Across the globe millions of wild animals susceptible to human respiratory viruses – including civet cats, ferrets, racoon dogs, coypu and bamboo rats – are farmed in crowded conditions that could amplify the spread and evolution of Sars-Cov-2.
In China, for instance, where wildlife farming was promoted as part of a poverty alleviation programme in the 1970s and 1980s, the ‘industry’ generated around US$77 billion dollars and employed 14 million people in 2016.
If the virus does become widespread in these animals, cluster five could be just the first in a line of far more worrying mutations as the virus is pushed to evolve further.
“This could lead to an attenuated (less virulent) strain, or a more pathogenic outcome for people,” said Dr Dascak. “Bottom line: creating new pathways for a nasty virus to evolve is not a good measure if we haven’t yet got a vaccine.

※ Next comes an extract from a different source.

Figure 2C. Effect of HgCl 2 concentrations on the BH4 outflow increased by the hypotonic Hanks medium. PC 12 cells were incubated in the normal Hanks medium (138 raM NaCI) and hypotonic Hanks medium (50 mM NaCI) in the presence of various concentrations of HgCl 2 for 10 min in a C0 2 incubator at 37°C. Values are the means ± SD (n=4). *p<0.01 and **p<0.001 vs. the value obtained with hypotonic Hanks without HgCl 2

“The concern that is at the back of everyone’s mind of course is the possibility that the virus could evolve in mink to the extent that it evades the new vaccines that come online soon,” he said. “That’s unlikely, but the circulation of this virus in mink, it’s ability to infect people from this reservoir, is a real problem.”
Given the huge number of animals intensively bred for meat and fur across the globe, efforts to identify which animals are and aren’t susceptible need to be ramped up, Dr Daszak added. In spring, lab experiments ruled out pigs as a potential carrier of Covid, to huge sighs of relief from the pork industry.
But work to identify whether other commonly bred animals can carry Sars-Cov-2 has been limited. That could prove the biggest mistake of the pandemic to date.